## TASK
Omit pictures and quote the listing below line by line, from its start through the line that holds "TURNOVER by JOHNSON,BROOKE |".

## EXTRACTED ENTRIES
··········
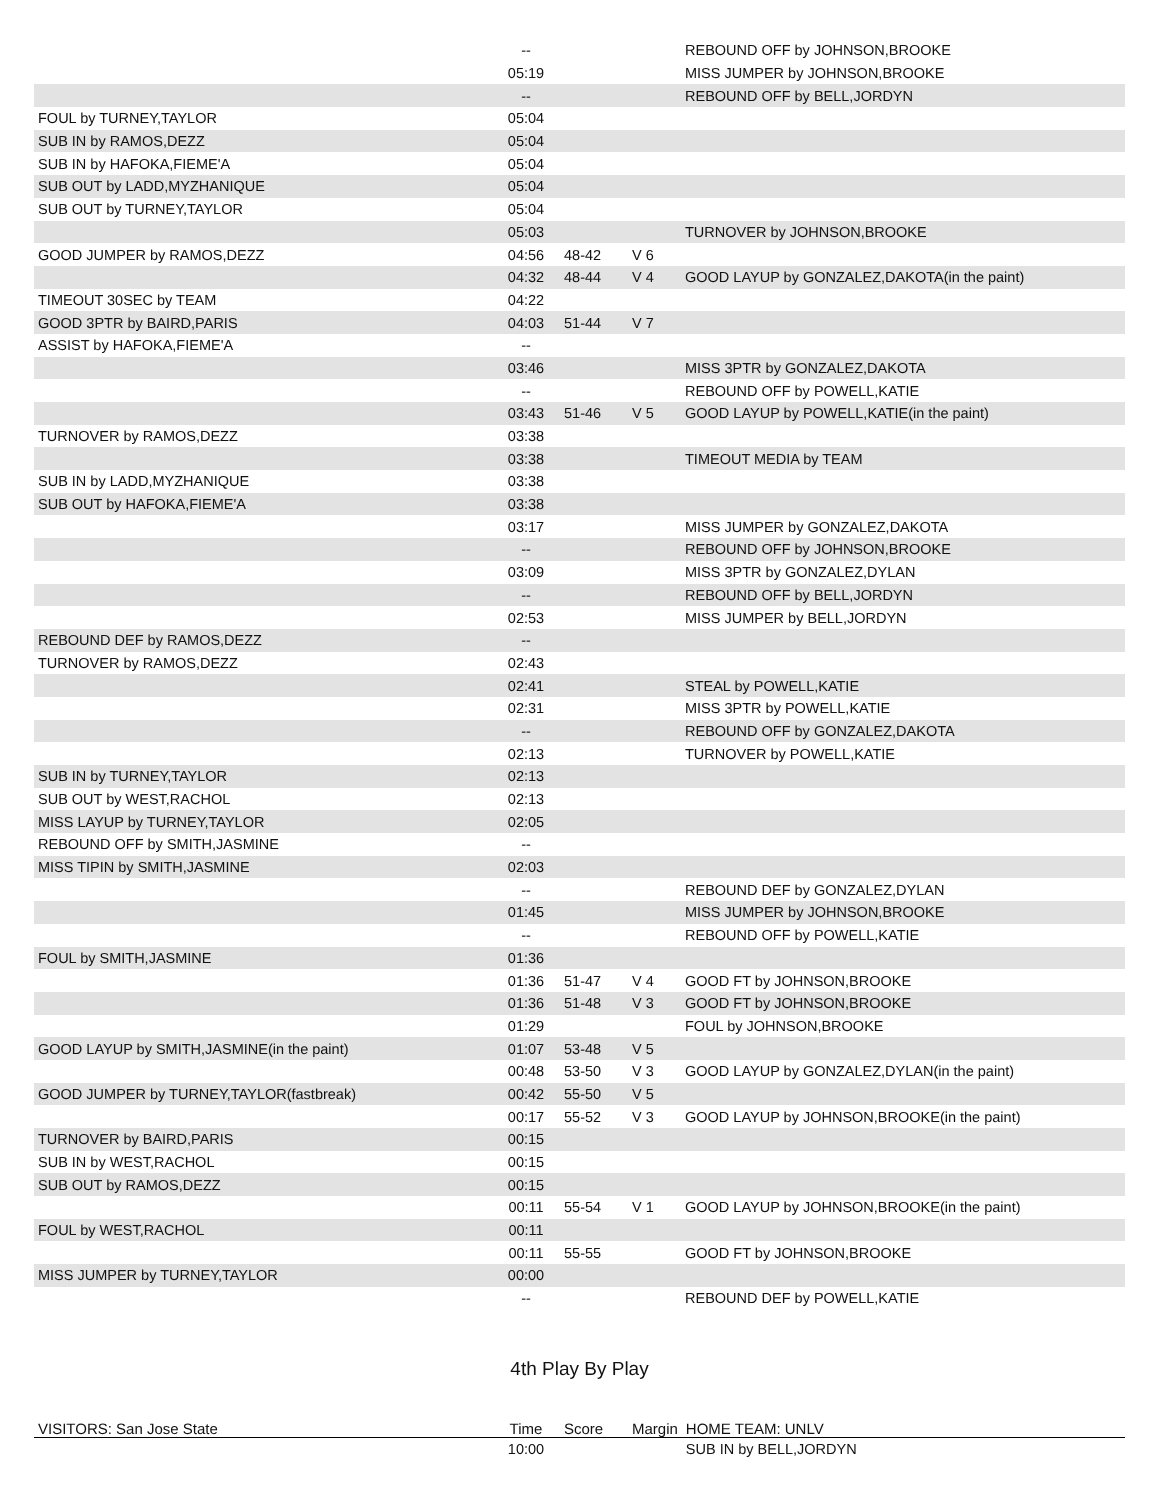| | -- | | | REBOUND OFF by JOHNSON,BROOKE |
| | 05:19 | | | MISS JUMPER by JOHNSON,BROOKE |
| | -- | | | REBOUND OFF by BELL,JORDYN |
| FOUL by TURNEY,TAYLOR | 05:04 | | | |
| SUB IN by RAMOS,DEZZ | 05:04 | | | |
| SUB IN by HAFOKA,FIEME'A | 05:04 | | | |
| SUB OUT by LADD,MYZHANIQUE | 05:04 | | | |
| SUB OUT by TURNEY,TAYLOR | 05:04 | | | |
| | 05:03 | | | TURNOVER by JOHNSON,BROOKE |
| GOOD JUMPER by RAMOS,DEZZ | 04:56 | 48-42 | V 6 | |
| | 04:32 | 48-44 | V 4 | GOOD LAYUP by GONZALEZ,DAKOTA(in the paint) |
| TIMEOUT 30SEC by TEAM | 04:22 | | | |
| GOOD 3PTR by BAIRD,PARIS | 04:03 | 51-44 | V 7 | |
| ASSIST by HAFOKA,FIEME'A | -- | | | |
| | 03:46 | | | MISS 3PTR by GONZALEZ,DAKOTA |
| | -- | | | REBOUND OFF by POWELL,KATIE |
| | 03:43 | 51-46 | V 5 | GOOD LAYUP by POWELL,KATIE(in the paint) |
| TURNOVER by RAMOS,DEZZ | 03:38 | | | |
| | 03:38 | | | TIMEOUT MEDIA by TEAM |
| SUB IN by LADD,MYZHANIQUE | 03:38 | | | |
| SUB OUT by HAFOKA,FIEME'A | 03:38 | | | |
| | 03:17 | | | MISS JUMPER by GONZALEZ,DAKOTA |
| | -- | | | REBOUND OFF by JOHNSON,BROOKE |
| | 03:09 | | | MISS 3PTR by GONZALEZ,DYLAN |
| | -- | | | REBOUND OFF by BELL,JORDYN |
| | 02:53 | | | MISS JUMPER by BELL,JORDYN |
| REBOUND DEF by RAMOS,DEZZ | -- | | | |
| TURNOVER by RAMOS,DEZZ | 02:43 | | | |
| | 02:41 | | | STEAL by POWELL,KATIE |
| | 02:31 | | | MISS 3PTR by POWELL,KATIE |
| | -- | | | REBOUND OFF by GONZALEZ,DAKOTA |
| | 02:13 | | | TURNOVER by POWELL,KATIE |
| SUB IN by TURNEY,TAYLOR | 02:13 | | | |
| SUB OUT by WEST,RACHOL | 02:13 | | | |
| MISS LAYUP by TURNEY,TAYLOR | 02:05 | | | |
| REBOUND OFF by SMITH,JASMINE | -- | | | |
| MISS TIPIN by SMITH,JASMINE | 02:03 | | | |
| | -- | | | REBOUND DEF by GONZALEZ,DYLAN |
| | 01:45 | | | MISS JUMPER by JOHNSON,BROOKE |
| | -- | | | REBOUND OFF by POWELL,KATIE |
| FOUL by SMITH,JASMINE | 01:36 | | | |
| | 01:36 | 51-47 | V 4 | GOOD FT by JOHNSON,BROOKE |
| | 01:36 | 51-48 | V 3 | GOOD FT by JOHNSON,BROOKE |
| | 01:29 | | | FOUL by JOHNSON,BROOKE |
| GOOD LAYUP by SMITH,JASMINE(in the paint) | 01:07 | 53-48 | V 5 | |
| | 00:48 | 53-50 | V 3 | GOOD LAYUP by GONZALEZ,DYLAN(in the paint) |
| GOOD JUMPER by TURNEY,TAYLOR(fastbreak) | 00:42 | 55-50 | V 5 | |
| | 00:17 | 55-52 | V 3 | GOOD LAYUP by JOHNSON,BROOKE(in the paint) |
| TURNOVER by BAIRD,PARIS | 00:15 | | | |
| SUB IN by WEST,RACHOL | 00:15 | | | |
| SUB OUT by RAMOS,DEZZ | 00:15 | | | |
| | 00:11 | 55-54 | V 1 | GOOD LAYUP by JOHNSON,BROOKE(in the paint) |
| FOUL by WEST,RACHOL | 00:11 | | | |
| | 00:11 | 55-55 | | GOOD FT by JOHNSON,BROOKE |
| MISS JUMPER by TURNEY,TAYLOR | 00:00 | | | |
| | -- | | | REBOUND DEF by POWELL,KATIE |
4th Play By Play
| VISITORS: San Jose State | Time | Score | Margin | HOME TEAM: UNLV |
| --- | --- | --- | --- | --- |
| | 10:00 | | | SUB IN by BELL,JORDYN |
··········
## EXPECTED OUTPUT
| | -- | | | REBOUND OFF by JOHNSON,BROOKE |
| | 05:19 | | | MISS JUMPER by JOHNSON,BROOKE |
| | -- | | | REBOUND OFF by BELL,JORDYN |
| FOUL by TURNEY,TAYLOR | 05:04 | | | |
| SUB IN by RAMOS,DEZZ | 05:04 | | | |
| SUB IN by HAFOKA,FIEME'A | 05:04 | | | |
| SUB OUT by LADD,MYZHANIQUE | 05:04 | | | |
| SUB OUT by TURNEY,TAYLOR | 05:04 | | | |
| | 05:03 | | | TURNOVER by JOHNSON,BROOKE |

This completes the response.